#### ÉNONCÉ 1:
Recopiez fidèlement le passage de l'article sur le sommet de Copenhague qui va de "Enfin, l’aide financière" jusqu'à "contre la déforestation.".
#### ÉNONCÉ 2:
Répondez aux questions suivantes à partir de l'article sur le sommet de Copenhague :
(a) Combien de chefs d'État et de gouvernement sont attendus le jeudi 17 décembre ?
(b) Quel texte les pays du Sud demandent-ils de respecter comme unique cadre juridique international valable ?
(c) Quelle somme est proposée pour un plan de lutte contre la déforestation ?
#### ÉNONCÉ 3:
Résumez l'article sur le sommet de Copenhague en deux phrases.

#### EXTRAIT DE L'ARTICLE:
┄┄┄┄┄┄

Les dirigeants de l'Alternative Bolivarienne pour les Amériques ont fait entendre leur position commune contre l'égoïsme des pays riches. Christophe Ventura de l'association Mémoire des Luttes nous parle de Copenhague et de la lutte des pays pauvres pour faire reconnaître à l'Occident sa «dette climatique».



Chavez:«Si le climat était une banque, vous l’auriez déjà sauvé!»

Alors que 120 chefs d’Etat et de gouvernement, dont Nicolas Sarkozy,  sont attendus ce jeudi 17 décembre pour les deux dernières journées du Sommet de Copenhague, tout semble confirmer qu’aucun accord à la hauteur des enjeux ne sera conclu sur place.

Tractations, petits gestes et vagues promesses  ne suffiront certainement pas à compenser le poids des obstacles structurels. Les pays industrialisés ne veulent pas d’un accord contraignant en matière de réduction d’émission des gaz à effet de serre (GES) - dont le niveau reste un sujet de débat important entre les différents acteurs -  qui ne s’imposerait pas aux pays du Sud. Ces derniers refusent un tel diktat et demandent le respect du Protocole de Kyoto comme unique cadre juridique international valable, ainsi que des engagements contraignants, en premier lieu pour les pays riches.

Les Etats-Unis, pour leur part, (alors que Barack Obama interviendra le 18 décembre au Sommet) rejettent toujours ce Protocole de Kyoto et se refusent à aller plus loin que leur proposition dérisoire en matière de réduction de leurs émissions. De son côté, la Chine, tout en annonçant des efforts, refuse d’accepter des contraintes si les Etats-Unis ne s’engagent pas dans le Protocole. De même, elle s’oppose à voir ses politiques nationales de lutte contre le réchauffement faire l’objet de contrôles internationaux.  La Chine s’est engagée à réduire ses émissions polluantes par point de PIB de 40 à 45 % d’ici à 2020 par rapport à 2005 mais cette offre signifie tout de même un doublement potentiel de ses émissions de GES  en 2020 par rapport à 2005 si sa croissance économique est, sur la période, de 8 % par an. Le Japon, lui,  a fait savoir qu’il pourrait réfléchir à sortir du Protocole.

Enfin, l’aide financière des pays riches vers les pays en développement reste largement insuffisante : 15 milliards de dollars du Japon et 10,5 milliards de dollars de l’Union européenne d’ici 2012 (la période à couvrir est 2012-2020). Les Etats-Unis ne proposent, eux, qu’une contribution (le chiffre de 1,2 milliards de dollars par an circule sans certitude à cette heure) dans le cadre d’un financement mondial estimé à 100 milliards. Enfin, ils proposent, avec le soutien de l’Australie, de la France, du Royaume-Uni, du Japon, et de la Norvège, 3,5 milliards de dollars pour un plan de lutte contre la déforestation.

┄┄┄┄┄┄

#### ENTRÉES FOURNIES:
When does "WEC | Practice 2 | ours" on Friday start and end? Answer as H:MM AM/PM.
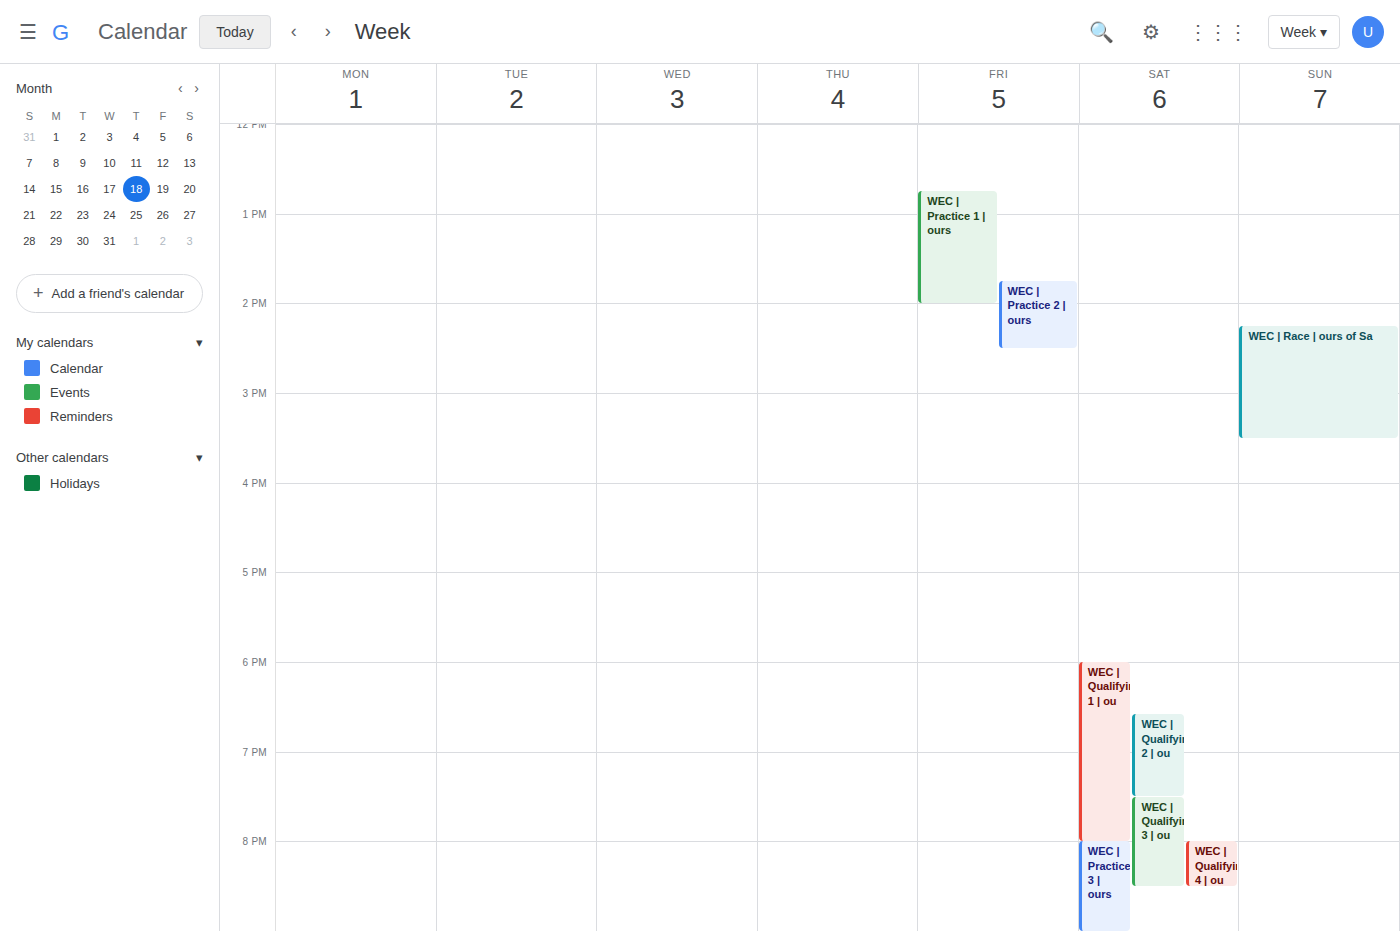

┄┄┄┄┄┄

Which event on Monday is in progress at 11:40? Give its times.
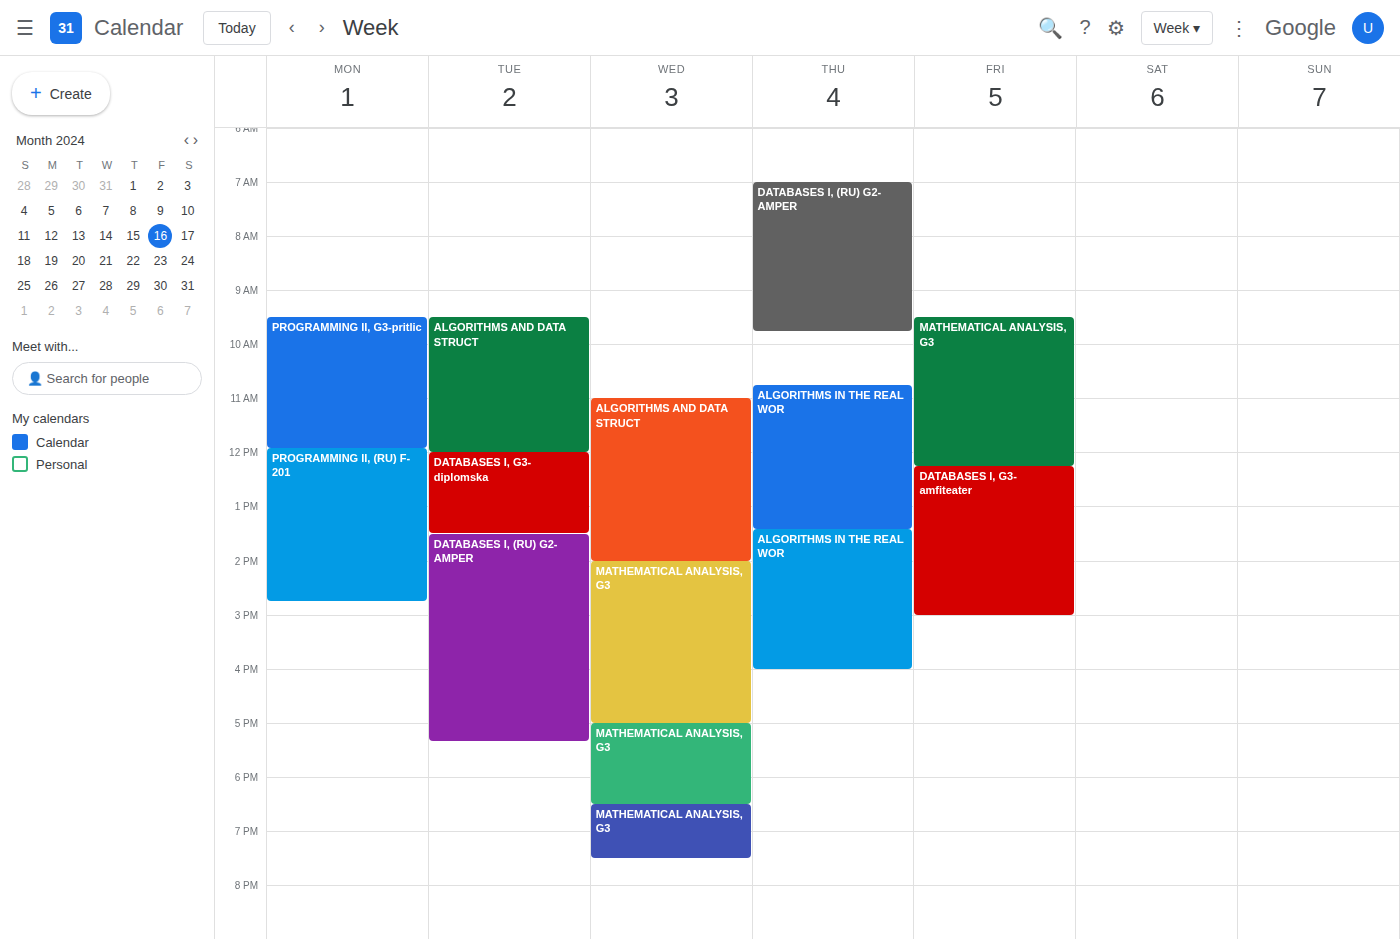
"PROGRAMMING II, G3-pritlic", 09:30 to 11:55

┄┄┄┄┄┄

#### RÉPONSE FINALE 1:
Enfin, l’aide financière des pays riches vers les pays en développement reste largement insuffisante : 15 milliards de dollars du Japon et 10,5 milliards de dollars de l’Union européenne d’ici 2012 (la période à couvrir est 2012-2020). Les Etats-Unis ne proposent, eux, qu’une contribution (le chiffre de 1,2 milliards de dollars par an circule sans certitude à cette heure) dans le cadre d’un financement mondial estimé à 100 milliards. Enfin, ils proposent, avec le soutien de l’Australie, de la France, du Royaume-Uni, du Japon, et de la Norvège, 3,5 milliards de dollars pour un plan de lutte contre la déforestation.

#### RÉPONSE FINALE 2:
(a) 120 chefs d'État et de gouvernement.
(b) Le Protocole de Kyoto.
(c) 3,5 milliards de dollars.

#### RÉPONSE FINALE 3:
À l'approche des deux dernières journées du sommet de Copenhague, tout semble confirmer qu'aucun accord à la hauteur des enjeux ne sera conclu, car les pays industrialisés refusent un accord contraignant qui ne s'imposerait pas aux pays du Sud, lesquels réclament le respect du Protocole de Kyoto. Les États-Unis rejettent ce protocole, la Chine refuse toute contrainte sans leur engagement, le Japon envisage d'en sortir, et l'aide financière des pays riches aux pays en développement reste largement insuffisante.